A Tender Reckoning with Queer Legacy: Drought by Scott Alexander Hess

Scott Hess. Courtesy of Scott Hess

In Drought, St. Louis native Scott Alexander Hess delivers a quietly lush and emotionally charged novel that explores queer longing, inheritance, and the hard-won tenderness that blooms between men in the margins. At once a ghost story, a pastoral memory play, and a queer coming-of-self, Drought offers a deeply felt portrait of an uncle and nephew whose lives, though separated by time, mirror each other with aching precision.

The novel opens with Parnell, an emotionally stunted orphan adrift in modern life, inheriting a Kentucky tobacco farm from his mysterious Uncle Willy. Rootless and reclusive, Parnell ventures south, where the land’s silence echoes his own internal void. But this is no simple fish-out-of-water tale. As Parnell settles into the farm, he begins unraveling the threads of his uncle’s long-buried past—guided by an eccentric local preacher named John, and a Sonic drive-thru worker, Darl, whose bright spirit gently coaxes Parnell out of his shell.

Through subtle, sensory-rich prose, Hess captures the contrasts of rural Americana: rustling fields beside neon fast-food joints, repressed lives unfolding beside unexpected acts of tenderness. The novel’s structure shifts back and forth in time, revealing Uncle Willy’s clandestine romance in the 1950s with the same intimacy and warmth that characterizes Parnell’s tentative bond with Darl in the present day. Willy’s love story is particularly moving—tender, slow-burning, and haunted by the threat of violent homophobia. In one wrenching revelation, Parnell learns the heartbreaking truth about a decision Willy made to protect his lover—an act of love that rippled down through generations, ultimately shaping Parnell’s own emotional trajectory.

Queer readers will recognize the pain and beauty of legacy in Drought. Hess draws a lineage between queer men who may never have openly named their desires and those still learning how to live with theirs. Parnell’s habit of replacing traumatic memories with scenes from old movies is more than a coping mechanism—it’s a metaphor for the way so many queer people have stitched identity together through art and longing, in the absence of affirmation.

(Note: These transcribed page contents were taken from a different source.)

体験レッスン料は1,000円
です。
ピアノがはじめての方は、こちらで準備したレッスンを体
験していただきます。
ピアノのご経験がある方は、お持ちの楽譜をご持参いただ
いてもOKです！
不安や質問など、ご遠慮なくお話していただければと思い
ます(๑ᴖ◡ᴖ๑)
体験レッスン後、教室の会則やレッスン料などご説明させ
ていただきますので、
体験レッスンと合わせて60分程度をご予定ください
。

Still, this isn’t a novel weighed down by grief. There’s lightness here, especially in Darl’s open-hearted presence. He isn’t a savior, but a mirror: in him, Parnell begins to see a version of himself not defined by trauma or loneliness, but by possibility.

Drought is a poignant, understated gem—an elegy to closeted lives and a quiet anthem for queer connection across time. For readers who crave stories that honor both past pain and future hope, Hess’s novel is as nourishing as rain after a long dry spell.

Scott Alexander Hess is the author of seven novels, including Skyscraper, a Lambda Literary Award Finalist, and The Butcher’s Sons, which was named a Kirkus Reviews Best Book of 2015. His latest fiction—a pair of novellas, The Root of Everything & Lightning— was named a best book of 2021 by St. Louis Librarians. His writing has appeared in HuffPost, Genre Magazine, The Fix, Thema Literary Review, and elsewhere. Hess co-wrote “Tom in America,” an award-winning short film starring Sally Kirkland and Burt Young.

Hess will be reading from his book this Thursday, July 24, at Left Bank Books. He will be in conversation with filmmaker Geoff Story.